Europe

En Turquie, le difficile combat de Melek Cetinkaya pour innocenter son fils


Melek Cetinkaya montre une photo de son fils le 8 février à Ankara, Turquie.

LETTRE D’ISTANBUL

Melek Cetinkaya n’a jamais manqué un seul parloir avec son fils, un élève officier condamné dans la foulée des purges qui ont suivi la tentative de coup d’Etat de 2016 en Turquie. Deux fois par mois, cette femme au foyer prenait le bus depuis Ankara, où elle réside, jusqu’à la prison de Silivri à Istanbul, soit vingt heures de trajet en tout, pour pouvoir passer une demi-heure avec Furkan, 23 ans, condamné à perpétuité pour avoir « tenté de renverser l’ordre constitutionnel ».

Plus de visites désormais car Melek est à son tour incarcérée depuis le 17 juillet à Bakirköy, l’établissement pénitentiaire réservé aux femmes à Istanbul. La justice turque l’accuse d’« incitation au crime ». Quelques phrases prononcées lors d’une émission de télévision sur la chaîne progouvernementale Akit TV, ont suffi à la faire inculper. La première audience de son procès devait avoir lieu lundi 21 septembre à Istanbul.

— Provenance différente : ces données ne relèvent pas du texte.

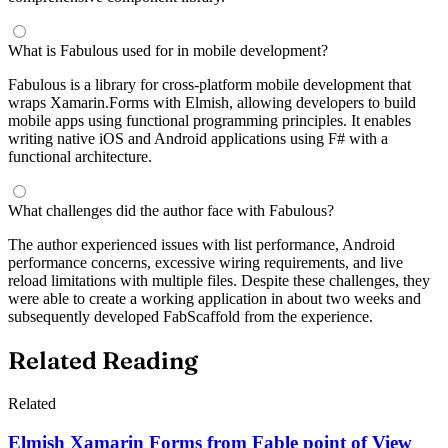
What is Fabulous used for in mobile development?
Fabulous is a library for cross-platform mobile development that
wraps Xamarin.Forms with Elmish, allowing developers to build
mobile apps using functional programming principles. It enables
writing native iOS and Android applications using F# with a
functional architecture.
What challenges did the author face with Fabulous?
The author experienced issues with list performance, Android
performance concerns, excessive wiring requirements, and live
reload limitations with multiple files. Despite these challenges, they
were able to create a working application in about two weeks and
subsequently developed FabScaffold from the experience.
Related Reading
Related
Elmish Xamarin Forms from Fable point of View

Lire aussi Turquie : 151 personnes impliquées dans le coup d’Etat manqué condamnées à la prison à vie

Son crime est d’avoir clamé l’innocence de son fils, condamné « injustement » à la prison à vie avec des centaines de ses camarades, « alors qu’ils n’ont rien fait sinon obéir aux ordres de leurs supérieurs », avait-elle confié lors d’une entrevue avec Le Monde le 25 janvier. Pour elle, il n’y a aucun doute, Furkan et ses coaccusés se sont fait berner par des officiers putschistes.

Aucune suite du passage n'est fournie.